One of the reasons I know that I feel newly "grounded" again has to do with my decision to renew my "associate member" vows with the Community of Iona. It has been almost three years since moving into retirement - and so much has changed - even if we have remained centered in our old home. We left decades of life in community which was both liberating and somewhat unsettling. We took up the novel slack by travel. And then my time with a musical project as well as my involvement with the community of L'Arche Ottawa. There were grandchildren to visit, birthdays to celebrate, travel to the jazz clubs of Montreal as well as our forays into the countryside of Quebec's Eastern Townships. But now that the US/ Canadian border is closed 
and will remain so for the foreseeable future - now that my time playing in the band is over and travel is out of the question - now that we are unable to connect to the rhythms of the Christian year through worship with our Brooklyn family: I have discovered the need to be connected in community in a way beyond myself. I require some external boundaries to help guide and shape my journey in faith. I need a bit of order, a "rule of life," and some resources, too.

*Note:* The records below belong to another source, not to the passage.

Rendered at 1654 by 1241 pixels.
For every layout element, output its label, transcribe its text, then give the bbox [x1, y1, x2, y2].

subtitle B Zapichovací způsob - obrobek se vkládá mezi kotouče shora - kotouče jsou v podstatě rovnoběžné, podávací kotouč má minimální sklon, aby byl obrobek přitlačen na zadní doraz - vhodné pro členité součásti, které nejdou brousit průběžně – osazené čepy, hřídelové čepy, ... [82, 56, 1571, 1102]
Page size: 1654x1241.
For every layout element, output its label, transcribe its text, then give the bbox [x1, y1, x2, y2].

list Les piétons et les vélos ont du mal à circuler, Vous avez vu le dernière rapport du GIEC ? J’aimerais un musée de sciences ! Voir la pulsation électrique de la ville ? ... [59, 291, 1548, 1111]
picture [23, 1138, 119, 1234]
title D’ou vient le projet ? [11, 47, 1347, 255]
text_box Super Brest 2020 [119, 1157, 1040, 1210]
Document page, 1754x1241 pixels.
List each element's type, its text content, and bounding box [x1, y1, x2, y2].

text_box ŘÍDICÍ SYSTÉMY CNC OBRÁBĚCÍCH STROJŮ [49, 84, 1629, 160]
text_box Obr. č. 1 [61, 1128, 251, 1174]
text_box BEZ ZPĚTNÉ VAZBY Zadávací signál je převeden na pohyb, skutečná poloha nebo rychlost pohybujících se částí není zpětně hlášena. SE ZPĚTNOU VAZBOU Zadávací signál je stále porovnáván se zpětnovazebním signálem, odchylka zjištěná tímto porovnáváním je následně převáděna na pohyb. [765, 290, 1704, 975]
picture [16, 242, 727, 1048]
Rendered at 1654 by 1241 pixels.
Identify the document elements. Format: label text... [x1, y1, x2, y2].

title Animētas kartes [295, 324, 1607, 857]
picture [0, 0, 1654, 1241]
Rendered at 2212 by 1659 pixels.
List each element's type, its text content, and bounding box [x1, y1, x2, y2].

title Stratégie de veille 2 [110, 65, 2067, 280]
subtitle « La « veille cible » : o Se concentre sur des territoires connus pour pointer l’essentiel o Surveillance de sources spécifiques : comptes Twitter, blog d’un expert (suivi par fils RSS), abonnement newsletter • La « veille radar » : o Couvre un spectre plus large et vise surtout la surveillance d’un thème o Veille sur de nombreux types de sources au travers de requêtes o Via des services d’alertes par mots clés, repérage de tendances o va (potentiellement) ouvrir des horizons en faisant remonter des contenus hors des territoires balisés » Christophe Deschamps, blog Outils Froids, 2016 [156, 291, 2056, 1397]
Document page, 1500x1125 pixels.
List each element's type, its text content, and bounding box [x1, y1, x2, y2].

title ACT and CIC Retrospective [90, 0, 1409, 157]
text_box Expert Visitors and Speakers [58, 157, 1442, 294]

Our recent marking of the Celtic festival of Lughnasdh or Lammas- the festival of corn, wheat, and bread baking that roughly falls on the Feast of the Transfiguration - was a catalyst for me to get off the dime. Ordinarily I would have baked fresh bread, celebrated the shift in the seasons, and started to ready my heart for the wisdom of autumn. Not this year - it just came and went - and left me feeling adrift. We've been eating an abundance of local sweet corn - and attending to our garden and flowers - but I revel in the festivals of the church year that link my soul to the seasons. Feeling the blues, clearly a part of nearly six months of living in solitude, was the emotional/ spiritual kernel that needed to fall to the earth and die so that I might respond with deeper focus and appreciation. Iona posts a daily interactive morning prayer liturgy - and a newly revised Book of Worship, too - that helps me move into this new way of being grounded during the contagion. The late, Denise Levertov, put it like this in a poem:

As swimmers dare to lie face to the sky and waters bears them, 
As hawks rest upon air and air sustains them; 
So would I learn to attain freefall, and float into Creator Spirit’s deep, 
Knowing no effort earns that all-surrounding grace.
The United Church of Christ has a lovely rendering of the "Phos Hilaron - O Holy Radiance, Joyous Light" - the candlelight hymn used monastically for the early evening prayers of Vespers. In the United Church New Century Psalter this text is changed to the Tallis' Canon tune:

O holy radiance joyous light, O splendid glory shining bright
Immortal Father, heavenly One, O blessed Jesus Christ, the Sun. 
We see the sunshine fade tonight and welcoming the evening light,
To Father, Son, and Spirit raise our hymns of wonder, love and praise.
Unceasingly our tongues shall laud your worth, Begotten One of God.
O Breath of life; let all proclaim the glory of your wondrous name.

Now it is time for me to roast some chicken, prepare some pesto, and return thanksgiving for a sweet day and ripening within.